Il est vrai que le gouvernement, inquiet des conséquences politiques des manipulations foncières, considérées depuis des lustres comme une source de revenus des bureaucraties locales, vient de promulguer une loi entrant en vigueur le 1er octobre, stipulant que les compensations devraient désormais se faire au prix du marché. Il reste qu’en Chine, beaucoup ne croient pas à son efficacité, essentiellement parce que les sources de financement des provinces sont limitées.

Le programme des HLM, en partie détourné par les provinces.

Selon le China Daily du 24 septembre, acculés par la faiblesse de leurs capacités financières qui handicape la mise en œuvre du programme de logements sociaux, une des priorités de Wen Jiabao, certains gouvernements locaux- districts et préfectures du Shandong, du Gansu et du Henan - sont tentés de vendre les appartements au lieu de les proposer à la location à des prix modérés, comme initialement prévu.

Si quelques cadres approuvent cet expédient rémunérateur, d’autres s’insurgent contre ces pratiques héritées des anciennes habitudes immobilières des provinces, dont la première conséquence sera de réduire l’offre des appartements à bas prix et de détourner le programme des logements sociaux de son objectif.

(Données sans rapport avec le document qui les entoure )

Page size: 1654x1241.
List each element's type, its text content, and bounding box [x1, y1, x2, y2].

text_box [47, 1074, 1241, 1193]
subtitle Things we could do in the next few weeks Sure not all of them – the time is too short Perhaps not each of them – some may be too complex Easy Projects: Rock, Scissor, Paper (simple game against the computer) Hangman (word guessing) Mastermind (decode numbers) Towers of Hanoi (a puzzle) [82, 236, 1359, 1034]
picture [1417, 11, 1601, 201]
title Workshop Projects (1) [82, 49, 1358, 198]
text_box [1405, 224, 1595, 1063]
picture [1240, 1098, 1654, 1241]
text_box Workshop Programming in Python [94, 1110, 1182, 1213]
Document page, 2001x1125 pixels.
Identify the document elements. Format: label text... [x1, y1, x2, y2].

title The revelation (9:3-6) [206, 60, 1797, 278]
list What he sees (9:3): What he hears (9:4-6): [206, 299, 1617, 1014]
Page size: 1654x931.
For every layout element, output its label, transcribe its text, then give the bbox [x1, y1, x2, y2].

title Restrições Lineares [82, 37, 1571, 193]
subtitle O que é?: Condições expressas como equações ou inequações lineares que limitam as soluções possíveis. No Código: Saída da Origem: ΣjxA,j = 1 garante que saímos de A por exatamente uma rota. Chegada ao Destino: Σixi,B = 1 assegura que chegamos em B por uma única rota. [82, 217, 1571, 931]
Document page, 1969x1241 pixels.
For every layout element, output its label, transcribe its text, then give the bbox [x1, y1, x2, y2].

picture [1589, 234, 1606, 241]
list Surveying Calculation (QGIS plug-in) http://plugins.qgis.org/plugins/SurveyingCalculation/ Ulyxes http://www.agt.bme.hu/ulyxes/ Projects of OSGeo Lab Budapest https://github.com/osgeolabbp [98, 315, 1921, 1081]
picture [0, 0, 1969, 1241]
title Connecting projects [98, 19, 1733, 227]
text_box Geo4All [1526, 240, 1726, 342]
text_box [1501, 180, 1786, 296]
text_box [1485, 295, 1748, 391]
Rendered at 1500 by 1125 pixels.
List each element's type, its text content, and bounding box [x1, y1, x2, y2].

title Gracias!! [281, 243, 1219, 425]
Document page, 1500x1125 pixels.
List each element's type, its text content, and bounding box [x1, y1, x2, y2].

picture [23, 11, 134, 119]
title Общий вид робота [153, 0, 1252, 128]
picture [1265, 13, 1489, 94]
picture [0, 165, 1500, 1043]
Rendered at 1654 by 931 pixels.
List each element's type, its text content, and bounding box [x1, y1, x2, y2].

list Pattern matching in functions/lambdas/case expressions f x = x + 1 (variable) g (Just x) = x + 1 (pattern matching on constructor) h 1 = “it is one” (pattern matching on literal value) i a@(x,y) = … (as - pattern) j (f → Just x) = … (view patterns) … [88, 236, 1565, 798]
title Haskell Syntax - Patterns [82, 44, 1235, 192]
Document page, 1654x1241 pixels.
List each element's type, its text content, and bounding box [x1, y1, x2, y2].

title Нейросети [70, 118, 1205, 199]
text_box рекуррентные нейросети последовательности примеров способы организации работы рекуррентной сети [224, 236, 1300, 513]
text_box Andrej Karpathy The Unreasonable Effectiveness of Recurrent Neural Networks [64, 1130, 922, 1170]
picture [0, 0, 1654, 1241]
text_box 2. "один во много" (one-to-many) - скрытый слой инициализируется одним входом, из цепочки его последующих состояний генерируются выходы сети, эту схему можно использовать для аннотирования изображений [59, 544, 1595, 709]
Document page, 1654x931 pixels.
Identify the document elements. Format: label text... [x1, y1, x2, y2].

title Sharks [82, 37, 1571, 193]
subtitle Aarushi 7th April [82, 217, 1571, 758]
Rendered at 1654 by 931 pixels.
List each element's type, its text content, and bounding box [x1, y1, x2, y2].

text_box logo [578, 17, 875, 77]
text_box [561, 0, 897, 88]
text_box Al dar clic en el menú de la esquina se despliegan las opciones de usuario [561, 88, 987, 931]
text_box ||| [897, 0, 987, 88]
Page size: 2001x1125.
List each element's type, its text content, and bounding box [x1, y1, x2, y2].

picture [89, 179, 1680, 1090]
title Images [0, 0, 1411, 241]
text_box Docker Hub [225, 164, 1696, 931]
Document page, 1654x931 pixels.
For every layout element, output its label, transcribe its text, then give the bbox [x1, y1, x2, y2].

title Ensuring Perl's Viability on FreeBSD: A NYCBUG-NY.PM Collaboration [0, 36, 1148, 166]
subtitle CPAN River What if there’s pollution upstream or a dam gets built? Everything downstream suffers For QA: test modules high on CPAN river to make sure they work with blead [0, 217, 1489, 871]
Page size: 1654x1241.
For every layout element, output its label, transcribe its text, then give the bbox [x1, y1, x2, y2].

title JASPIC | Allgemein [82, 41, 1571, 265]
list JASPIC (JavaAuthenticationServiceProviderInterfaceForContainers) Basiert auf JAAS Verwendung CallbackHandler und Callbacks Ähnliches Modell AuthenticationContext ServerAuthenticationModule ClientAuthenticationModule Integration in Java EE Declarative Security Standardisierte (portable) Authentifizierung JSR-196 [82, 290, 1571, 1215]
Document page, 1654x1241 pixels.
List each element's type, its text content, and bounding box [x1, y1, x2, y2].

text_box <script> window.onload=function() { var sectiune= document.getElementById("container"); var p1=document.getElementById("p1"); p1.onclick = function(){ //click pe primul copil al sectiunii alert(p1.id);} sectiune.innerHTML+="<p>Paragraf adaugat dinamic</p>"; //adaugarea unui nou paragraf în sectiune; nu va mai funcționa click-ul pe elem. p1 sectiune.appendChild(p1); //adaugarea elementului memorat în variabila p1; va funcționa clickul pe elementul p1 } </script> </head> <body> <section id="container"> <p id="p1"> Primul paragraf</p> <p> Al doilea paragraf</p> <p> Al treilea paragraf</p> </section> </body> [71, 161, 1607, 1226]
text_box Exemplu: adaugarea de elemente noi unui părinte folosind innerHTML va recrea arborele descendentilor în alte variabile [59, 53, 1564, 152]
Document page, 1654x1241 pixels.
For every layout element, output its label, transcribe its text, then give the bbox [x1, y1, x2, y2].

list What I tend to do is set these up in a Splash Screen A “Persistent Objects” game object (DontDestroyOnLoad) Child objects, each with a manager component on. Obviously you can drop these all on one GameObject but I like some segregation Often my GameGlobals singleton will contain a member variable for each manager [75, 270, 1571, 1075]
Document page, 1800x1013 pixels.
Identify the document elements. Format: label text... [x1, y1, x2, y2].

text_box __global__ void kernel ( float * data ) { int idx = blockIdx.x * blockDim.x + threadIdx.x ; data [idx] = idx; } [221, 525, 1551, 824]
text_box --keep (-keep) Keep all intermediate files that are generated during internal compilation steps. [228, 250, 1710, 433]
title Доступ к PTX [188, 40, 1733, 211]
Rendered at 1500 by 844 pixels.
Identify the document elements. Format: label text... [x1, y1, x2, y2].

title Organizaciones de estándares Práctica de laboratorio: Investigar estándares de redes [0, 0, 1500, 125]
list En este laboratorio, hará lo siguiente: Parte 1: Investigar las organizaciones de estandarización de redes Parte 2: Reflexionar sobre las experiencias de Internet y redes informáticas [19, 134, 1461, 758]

Li Donghua, chercheur à l’Académie des Sciences Sociales du Shandong, stigmatise aussi les gouvernements locaux désargentés qui, dit-il « fuyant leurs responsabilités », reportent la responsabilité de l’immobilier social sur des entreprises sommées de construire jusqu’à 2000 appartements, avec des retours sur investissement très largement inférieurs à ceux des projets de résidence de luxe qu’elles avaient l’habitude de développer.

Comme pour le secteur foncier, lieu de nombreuses frictions, ce sont les pratiques des gouvernements locaux qui freinent l’évolution du schéma économique et social. Aujourd’hui, en mal de capitaux et faute de moyens financiers de rechange - le système des taxes foncières est encore très loin de pouvoir remplacer la manne des projets immobiliers de luxe -, les administrations locales tendent à perpétuer l’ancien modèle économique par la captation de la propriété publique, notamment de la terre et de l’immobilier, transformés en projets lucratifs.

La répétition des blocages conduira les autorités centrales et provinciales à généraliser l’impôt immobilier, très impopulaire dans la classe moyenne. Cette tendance est déjà à l’œuvre dans certaines provinces.

La municipalité de Chongqing qui, avec Shanghai, expérimente depuis le 28 janvier 2011, le premier système de taxes à la propriété jamais mis en œuvre en Chine, vient de fixer l’échéance limite pour le paiement des impôts fonciers au mois d’octobre, « sous peine de sévères sanctions ». Comme à l’habitude la réforme, qui heurte de nombreux intérêts dans l’oligarchie, sera lente et très progressive.